Lighthouse in Sweden

Söderarm is the name of a deactivated Swedish lighthouse station and its surrounding small archipelago in the west part of the Sea of Åland.

The light station is located on the island of Thorskär. This area, together with the tiny island of Tjärven north of Söderarm, marks the entrance for the shipping route leading to the ports of Kapellskär, Norrtälje, and also the north entrance to Stockholm. The area has been heavily fortified by the Swedish military and coastal artillery, and many traces of military activity from the years during the second world war are still visible. On the island of Manskär, for example, a large military radar mast stood for many years. It was demolished in 2010. In 2002, the coastal artillery was formally liquidated at Söderarm, but still some islands are forbidden for the public to visit. The Swedish Maritime Administration has confirmed that many Russian mines dating from the First World War may still lie on the sea bottom east of the light station, making anchoring or diving there dangerous.

==History==
In the 17th century, the first land beacons were constructed at Thorskär, Söderarm. In 1839, the lighthouse was built and the island staffed. The light ran on colza oil, and mirrors reflected it. More houses and buildings were added during the 19th century. In 1882, a kerosene lamp replaced the old lamp, but the mirrors remained until 1928 when a third order lens and Gustaf Daléns AGA-light replaced the old equipment. In 1953, the light was finally electrified and automated.
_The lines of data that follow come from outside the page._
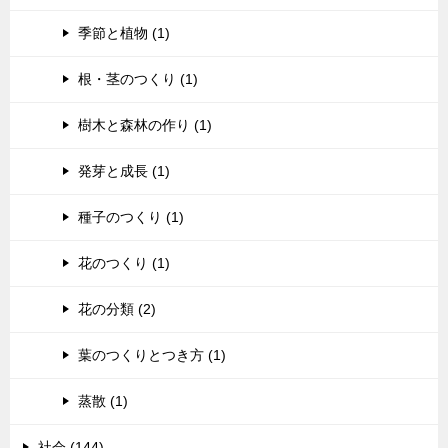
季節と植物 (1)
根・茎のつくり (1)
樹木と森林の作り (1)
発芽と成長 (1)
種子のつくり (1)
花のつくり (1)
花の分類 (2)
葉のつくりとつき方 (1)
蒸散 (1)
社会 (144)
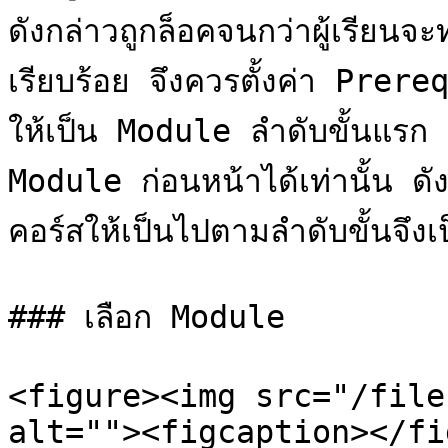
ดังกล่าวถูกล็อคจนกว่าผู้เรียนจะ
เรียบร้อย จึงควรตั้งค่า Pre
ให้เป็น Module ลำดับขั้นแรก แ
Module ก่อนหน้าได้เท่านั้น ดั
คอร์สให้เป็นไปตามลำดับขั้นจึงเป็
### เลือก Module

<figure><img src="/file
alt=""><figcaption></fi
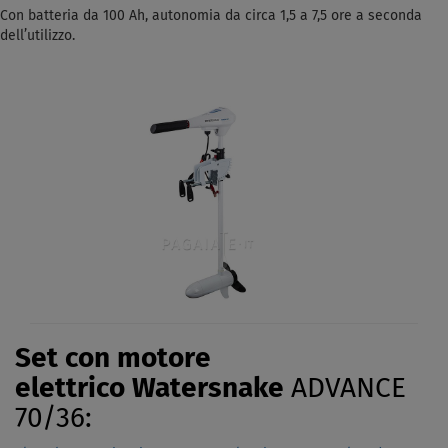
Con batteria da 100 Ah, autonomia da circa 1,5 a 7,5 ore a seconda
dell’utilizzo.
Set con motore
elettrico Watersnake
ADVANCE
70/36:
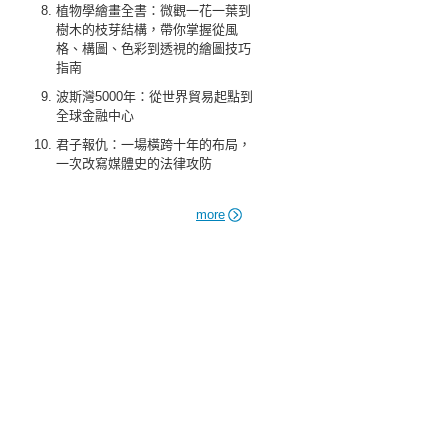
植物學繪畫全書：微觀一花一葉到
樹木的枝芽結構，帶你掌握從風
格、構圖、色彩到透視的繪圖技巧
指南
波斯灣5000年：從世界貿易起點到
全球金融中心
君子報仇：一場橫跨十年的布局，
一次改寫媒體史的法律攻防
more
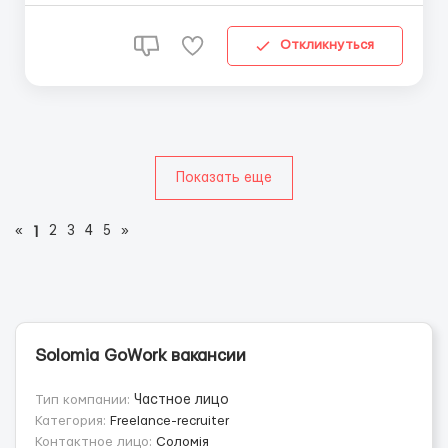
Познані) Оформлення - місто Poznań Ставка: 32,90
zł/год brutto Робочих годин на місяць від 170 Щоміс...
Откликнуться
Показать еще
«
2
3
4
5
»
1
Solomia GoWork вакансии
Тип компании:
Частное лицо
Категория:
Freelance-recruiter
Контактное лицо:
Соломія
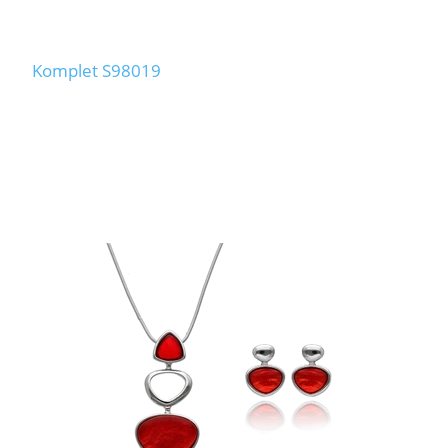
Komplet S98019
The station was, however, staffed until September 1997. In 1999, a small aerobeacon mounted on a metallic mast replaced the traditional light, which was deactivated and taken away by the Swedish Maritime Administration in the summer of 2007. Söderarm had been seen as a typical example of a lighthouse not needed for modern commercial shipping. However, the old lens and light equipment remains, and plans to reactivate the lighthouse have been discussed. The metallic mast was removed in the autumn of 2009. A conference company currently promotes activity in the old light station buildings. Overnight accommodations are available in the keeper's house. Söderam is frequently reported as a weather station in the Swedish Meteorological and Hydrological Institute (SMHI) shipping news. The lighthouse has been protected by Swedish law since 1935 as a culturally important building.

==Near future==
Söderarm lighthouse island will be taken back into military use as of January 1, 2025.
Söderarm AB tourism operations on the island will end at the same time, after 25 years.